Sometimes, I wish I could be that carefree.

Saying I’ve been stressed this week would an understatement. I have a headache that is screaming, “STRESS! STRESS! STRESS!” with every throb. I don’t handle stress well. A main reason for this is because I don’t just feel things… I FEEL THINGS. The stress of this week has almost been too much.

All week, I’ve told myself that I was going to work out. Working out is an excellent stress relief, right? Every morning, I got up wanting to face the day and get a work out in. Every day, I get home in the evening and collapse on the couch. My body has just been to drained.

I’m not going to beat myself up about this week. It happened, it is almost over, and I survived. I may not have handled my stress in the best of ways. I held on to stress when I probably didn’t need to. I’ve cried so much that my head now hurts.

Beating myself up would only cause more stress, right? I’m not going to do that. Instead, I’m going to plan to spend the weekend not stressing. I’m going to surround myself with things that make me happy, things that make me laugh, and things that make me smile. I’m going to take my dogs on walks, and play with my nephew, and take my bike for a ride.

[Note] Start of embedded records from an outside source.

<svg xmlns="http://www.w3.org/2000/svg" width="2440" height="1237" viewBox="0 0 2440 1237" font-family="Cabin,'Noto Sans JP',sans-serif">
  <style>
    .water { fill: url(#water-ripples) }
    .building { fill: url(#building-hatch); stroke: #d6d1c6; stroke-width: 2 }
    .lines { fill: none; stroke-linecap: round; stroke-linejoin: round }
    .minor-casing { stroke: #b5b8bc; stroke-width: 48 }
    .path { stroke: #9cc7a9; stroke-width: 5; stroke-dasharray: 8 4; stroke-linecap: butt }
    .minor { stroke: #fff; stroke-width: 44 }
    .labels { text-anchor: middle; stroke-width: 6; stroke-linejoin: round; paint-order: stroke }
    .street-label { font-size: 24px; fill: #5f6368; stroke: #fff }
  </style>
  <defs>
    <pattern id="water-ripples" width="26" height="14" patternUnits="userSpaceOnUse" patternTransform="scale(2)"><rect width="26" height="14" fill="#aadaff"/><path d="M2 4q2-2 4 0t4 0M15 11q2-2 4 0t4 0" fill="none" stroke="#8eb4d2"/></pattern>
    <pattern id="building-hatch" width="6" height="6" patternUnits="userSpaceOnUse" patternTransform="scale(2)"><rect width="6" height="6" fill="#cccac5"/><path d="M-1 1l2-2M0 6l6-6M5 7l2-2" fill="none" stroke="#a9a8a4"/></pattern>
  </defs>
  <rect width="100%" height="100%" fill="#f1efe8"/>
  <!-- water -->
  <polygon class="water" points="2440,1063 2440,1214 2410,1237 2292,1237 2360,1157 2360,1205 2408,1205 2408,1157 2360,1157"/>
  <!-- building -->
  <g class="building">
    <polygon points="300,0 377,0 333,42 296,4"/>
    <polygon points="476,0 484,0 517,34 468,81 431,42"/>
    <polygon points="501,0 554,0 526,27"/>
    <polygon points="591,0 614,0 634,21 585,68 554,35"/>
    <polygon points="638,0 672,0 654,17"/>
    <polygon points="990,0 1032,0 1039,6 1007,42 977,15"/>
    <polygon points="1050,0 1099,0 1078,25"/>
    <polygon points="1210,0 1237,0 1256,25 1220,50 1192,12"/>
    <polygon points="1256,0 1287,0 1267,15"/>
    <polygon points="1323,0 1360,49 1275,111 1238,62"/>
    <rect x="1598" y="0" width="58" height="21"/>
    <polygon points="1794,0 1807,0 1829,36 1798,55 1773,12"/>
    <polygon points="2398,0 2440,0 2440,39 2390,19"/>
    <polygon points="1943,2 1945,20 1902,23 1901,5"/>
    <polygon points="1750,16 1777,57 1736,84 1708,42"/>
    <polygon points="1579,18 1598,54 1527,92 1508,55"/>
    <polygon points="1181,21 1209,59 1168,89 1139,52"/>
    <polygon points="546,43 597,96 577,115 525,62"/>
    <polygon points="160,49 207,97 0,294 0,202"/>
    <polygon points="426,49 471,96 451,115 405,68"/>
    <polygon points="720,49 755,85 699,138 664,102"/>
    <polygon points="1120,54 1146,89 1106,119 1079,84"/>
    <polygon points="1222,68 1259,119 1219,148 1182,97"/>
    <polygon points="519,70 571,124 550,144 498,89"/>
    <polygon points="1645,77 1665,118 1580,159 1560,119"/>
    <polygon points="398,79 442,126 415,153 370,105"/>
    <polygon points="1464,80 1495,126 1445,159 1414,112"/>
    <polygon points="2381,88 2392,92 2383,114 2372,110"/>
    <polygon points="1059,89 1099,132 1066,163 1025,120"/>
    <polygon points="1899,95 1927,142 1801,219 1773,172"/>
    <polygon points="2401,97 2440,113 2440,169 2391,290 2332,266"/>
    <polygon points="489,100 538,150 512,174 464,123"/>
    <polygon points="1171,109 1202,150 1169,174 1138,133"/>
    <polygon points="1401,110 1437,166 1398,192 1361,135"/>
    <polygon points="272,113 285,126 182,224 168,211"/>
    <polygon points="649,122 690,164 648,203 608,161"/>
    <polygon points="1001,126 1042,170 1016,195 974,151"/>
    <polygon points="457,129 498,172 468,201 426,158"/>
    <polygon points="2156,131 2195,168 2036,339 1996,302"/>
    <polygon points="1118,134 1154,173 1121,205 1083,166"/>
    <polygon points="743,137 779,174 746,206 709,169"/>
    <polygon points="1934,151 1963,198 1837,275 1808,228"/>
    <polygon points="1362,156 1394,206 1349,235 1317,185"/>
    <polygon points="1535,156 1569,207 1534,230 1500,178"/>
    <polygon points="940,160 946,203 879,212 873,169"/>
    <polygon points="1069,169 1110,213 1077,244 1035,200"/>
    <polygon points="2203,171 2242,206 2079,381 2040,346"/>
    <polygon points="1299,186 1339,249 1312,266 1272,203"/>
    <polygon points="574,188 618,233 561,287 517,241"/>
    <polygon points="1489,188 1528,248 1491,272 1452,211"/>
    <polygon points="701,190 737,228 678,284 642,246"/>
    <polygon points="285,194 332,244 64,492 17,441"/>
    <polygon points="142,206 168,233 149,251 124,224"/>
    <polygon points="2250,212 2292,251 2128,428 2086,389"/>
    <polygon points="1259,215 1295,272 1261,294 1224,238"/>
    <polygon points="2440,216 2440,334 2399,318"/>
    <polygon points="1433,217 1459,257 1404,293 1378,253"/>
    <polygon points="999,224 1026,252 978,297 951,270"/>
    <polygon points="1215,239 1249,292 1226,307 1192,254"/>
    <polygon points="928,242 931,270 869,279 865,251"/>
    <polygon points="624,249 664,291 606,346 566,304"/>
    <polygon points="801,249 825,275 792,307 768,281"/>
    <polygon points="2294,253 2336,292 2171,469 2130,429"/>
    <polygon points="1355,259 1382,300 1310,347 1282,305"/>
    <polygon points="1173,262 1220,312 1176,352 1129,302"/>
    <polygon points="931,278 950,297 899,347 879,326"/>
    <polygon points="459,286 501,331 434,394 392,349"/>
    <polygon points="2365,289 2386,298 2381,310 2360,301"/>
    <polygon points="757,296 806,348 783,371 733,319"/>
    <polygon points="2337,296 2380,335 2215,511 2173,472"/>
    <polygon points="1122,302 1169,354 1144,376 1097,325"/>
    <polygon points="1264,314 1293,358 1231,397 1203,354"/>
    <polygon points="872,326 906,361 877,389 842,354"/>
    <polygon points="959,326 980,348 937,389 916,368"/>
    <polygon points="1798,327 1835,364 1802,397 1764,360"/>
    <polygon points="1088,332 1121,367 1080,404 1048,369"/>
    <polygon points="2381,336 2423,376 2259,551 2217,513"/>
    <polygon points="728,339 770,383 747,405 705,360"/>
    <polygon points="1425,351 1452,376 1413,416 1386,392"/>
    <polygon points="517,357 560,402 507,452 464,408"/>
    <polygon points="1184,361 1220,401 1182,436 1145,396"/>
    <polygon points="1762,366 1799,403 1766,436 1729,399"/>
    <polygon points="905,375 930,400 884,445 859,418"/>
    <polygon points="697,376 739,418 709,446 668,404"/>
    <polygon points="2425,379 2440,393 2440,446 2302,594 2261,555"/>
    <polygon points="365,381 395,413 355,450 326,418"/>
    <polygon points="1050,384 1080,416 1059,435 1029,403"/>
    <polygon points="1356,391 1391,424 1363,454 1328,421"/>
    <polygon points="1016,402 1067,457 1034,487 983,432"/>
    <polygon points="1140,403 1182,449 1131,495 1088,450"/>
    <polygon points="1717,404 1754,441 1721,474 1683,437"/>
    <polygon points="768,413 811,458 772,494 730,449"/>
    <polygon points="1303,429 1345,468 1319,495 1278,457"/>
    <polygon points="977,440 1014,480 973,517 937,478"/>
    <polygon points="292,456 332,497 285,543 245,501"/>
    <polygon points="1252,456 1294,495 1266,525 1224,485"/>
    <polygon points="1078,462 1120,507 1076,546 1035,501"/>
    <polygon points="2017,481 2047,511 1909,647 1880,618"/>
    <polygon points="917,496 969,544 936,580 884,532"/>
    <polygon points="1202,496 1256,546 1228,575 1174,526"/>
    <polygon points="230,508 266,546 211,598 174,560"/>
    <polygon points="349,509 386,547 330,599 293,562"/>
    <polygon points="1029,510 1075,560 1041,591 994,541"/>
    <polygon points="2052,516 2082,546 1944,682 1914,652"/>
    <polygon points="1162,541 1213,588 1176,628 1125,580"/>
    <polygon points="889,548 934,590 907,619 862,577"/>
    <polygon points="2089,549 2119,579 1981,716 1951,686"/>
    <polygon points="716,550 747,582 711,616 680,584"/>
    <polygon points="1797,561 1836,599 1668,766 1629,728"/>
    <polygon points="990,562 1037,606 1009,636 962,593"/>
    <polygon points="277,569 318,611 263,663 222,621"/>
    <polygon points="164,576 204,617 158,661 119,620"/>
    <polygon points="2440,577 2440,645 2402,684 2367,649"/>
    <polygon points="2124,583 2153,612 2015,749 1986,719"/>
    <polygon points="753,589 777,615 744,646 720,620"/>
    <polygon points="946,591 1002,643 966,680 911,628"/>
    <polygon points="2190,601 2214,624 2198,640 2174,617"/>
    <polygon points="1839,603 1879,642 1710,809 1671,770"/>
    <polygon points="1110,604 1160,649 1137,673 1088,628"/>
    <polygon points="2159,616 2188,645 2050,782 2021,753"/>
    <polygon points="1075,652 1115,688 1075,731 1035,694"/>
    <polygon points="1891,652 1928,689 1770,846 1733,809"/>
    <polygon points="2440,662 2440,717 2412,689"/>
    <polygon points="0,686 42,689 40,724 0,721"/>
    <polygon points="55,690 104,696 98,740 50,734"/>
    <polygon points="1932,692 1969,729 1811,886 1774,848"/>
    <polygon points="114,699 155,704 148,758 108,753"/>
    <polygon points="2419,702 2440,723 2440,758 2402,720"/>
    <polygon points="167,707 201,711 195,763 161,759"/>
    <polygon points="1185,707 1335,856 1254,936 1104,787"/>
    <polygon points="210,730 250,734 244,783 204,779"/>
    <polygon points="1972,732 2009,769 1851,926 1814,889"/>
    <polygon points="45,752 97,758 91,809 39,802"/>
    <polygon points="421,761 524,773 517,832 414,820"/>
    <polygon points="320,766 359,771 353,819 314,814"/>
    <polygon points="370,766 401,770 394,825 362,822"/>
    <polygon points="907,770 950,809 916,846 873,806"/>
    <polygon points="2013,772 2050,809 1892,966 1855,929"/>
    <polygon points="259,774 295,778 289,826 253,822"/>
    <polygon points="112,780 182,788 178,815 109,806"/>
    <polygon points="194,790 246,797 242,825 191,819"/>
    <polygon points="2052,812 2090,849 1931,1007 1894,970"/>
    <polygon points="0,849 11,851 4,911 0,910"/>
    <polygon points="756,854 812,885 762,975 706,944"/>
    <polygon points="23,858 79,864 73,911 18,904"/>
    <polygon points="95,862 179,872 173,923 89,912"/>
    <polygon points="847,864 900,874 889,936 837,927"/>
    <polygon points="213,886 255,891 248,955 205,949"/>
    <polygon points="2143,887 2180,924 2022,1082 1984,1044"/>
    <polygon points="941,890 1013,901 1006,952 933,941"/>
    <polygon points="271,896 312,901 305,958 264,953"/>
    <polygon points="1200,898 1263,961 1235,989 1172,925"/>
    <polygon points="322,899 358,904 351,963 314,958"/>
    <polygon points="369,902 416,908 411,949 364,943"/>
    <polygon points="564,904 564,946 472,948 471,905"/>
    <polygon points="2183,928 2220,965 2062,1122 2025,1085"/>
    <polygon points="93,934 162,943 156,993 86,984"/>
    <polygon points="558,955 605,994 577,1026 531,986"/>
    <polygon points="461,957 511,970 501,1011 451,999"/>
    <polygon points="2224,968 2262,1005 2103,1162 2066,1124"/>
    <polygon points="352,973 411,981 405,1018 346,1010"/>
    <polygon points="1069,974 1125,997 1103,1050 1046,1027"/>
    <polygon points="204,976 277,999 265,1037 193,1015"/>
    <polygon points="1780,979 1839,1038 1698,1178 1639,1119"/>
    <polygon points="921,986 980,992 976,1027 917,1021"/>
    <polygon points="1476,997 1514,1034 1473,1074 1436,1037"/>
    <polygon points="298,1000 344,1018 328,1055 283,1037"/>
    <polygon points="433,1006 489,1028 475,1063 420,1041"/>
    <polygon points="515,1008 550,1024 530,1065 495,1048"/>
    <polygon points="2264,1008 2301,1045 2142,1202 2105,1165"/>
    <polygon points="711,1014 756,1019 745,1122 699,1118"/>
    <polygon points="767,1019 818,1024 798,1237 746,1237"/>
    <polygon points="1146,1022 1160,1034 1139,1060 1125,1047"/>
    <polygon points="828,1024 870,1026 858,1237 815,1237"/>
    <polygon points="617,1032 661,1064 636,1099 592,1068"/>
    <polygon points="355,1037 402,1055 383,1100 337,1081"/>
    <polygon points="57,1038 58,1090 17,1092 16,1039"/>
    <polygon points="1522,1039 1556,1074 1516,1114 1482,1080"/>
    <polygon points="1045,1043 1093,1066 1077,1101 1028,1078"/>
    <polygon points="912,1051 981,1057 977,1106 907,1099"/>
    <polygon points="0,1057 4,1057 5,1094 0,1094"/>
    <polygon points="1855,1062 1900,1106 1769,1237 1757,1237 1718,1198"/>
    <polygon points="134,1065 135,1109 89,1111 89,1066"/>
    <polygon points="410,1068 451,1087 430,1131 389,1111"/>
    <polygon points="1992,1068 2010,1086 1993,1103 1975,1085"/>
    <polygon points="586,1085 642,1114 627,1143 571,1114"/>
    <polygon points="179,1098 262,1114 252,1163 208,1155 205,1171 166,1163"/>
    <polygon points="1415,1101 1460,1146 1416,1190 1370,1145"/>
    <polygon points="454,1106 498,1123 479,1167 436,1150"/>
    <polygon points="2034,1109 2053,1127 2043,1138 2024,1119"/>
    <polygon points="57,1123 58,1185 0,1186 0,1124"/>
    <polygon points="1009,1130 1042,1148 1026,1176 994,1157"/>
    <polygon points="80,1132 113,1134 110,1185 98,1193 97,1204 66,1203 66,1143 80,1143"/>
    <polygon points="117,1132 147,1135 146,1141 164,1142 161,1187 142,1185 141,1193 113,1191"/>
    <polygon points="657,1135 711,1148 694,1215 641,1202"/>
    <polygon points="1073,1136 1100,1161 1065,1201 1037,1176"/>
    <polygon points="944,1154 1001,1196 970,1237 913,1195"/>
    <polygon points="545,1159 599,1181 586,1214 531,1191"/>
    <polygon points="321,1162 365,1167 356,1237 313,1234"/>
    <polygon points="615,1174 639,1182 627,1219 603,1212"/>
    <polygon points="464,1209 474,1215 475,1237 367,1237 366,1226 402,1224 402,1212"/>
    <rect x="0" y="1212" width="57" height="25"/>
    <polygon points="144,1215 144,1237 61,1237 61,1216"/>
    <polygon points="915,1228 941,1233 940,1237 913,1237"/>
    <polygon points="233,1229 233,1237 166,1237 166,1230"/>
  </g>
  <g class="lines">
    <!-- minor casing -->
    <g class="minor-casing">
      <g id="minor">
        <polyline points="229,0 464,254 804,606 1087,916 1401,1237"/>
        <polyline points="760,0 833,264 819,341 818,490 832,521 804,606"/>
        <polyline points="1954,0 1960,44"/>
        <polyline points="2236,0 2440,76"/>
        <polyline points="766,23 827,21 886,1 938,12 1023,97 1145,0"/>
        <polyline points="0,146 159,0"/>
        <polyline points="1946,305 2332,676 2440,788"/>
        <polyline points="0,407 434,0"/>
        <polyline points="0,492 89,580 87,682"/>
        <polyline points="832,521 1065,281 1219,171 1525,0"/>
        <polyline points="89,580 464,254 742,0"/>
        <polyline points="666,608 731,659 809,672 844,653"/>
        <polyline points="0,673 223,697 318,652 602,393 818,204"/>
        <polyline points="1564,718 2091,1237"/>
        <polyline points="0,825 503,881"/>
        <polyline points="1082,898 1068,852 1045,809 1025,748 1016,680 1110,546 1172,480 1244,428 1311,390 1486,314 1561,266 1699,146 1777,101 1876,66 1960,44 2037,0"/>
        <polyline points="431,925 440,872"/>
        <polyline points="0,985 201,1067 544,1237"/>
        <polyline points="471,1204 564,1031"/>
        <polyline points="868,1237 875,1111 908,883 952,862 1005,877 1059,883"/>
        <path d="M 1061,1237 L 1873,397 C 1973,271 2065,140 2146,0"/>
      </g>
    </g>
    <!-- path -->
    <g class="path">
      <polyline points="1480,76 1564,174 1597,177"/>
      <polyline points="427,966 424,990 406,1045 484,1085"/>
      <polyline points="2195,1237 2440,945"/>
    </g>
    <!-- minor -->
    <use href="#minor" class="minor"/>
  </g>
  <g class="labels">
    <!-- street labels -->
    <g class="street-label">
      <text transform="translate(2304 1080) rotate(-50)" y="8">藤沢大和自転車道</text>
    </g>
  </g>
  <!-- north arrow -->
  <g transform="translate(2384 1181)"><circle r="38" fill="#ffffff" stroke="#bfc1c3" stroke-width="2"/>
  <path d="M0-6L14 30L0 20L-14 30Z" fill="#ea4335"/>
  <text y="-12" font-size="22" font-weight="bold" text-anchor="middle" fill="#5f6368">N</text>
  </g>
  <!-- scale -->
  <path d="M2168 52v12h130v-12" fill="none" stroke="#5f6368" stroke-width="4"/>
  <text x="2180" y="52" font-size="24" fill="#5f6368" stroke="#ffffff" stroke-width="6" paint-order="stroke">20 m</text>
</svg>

I know that I will never be able to be totally carefree. I know I will always worry and FEEL STRESS, but I am going to work on learning to take my dogs’ approach to life. I’m going to stretch and wiggle back and forth on my back and sigh with happiness because I know that when I look at the bigger picture I have a lot to be thankful for, many people who love me, and loads of things to look forward to.

When I look at the bigger picture, I know that life is good.

How do you deal with stress? If you’re like me, what is one way that you could deal with it better?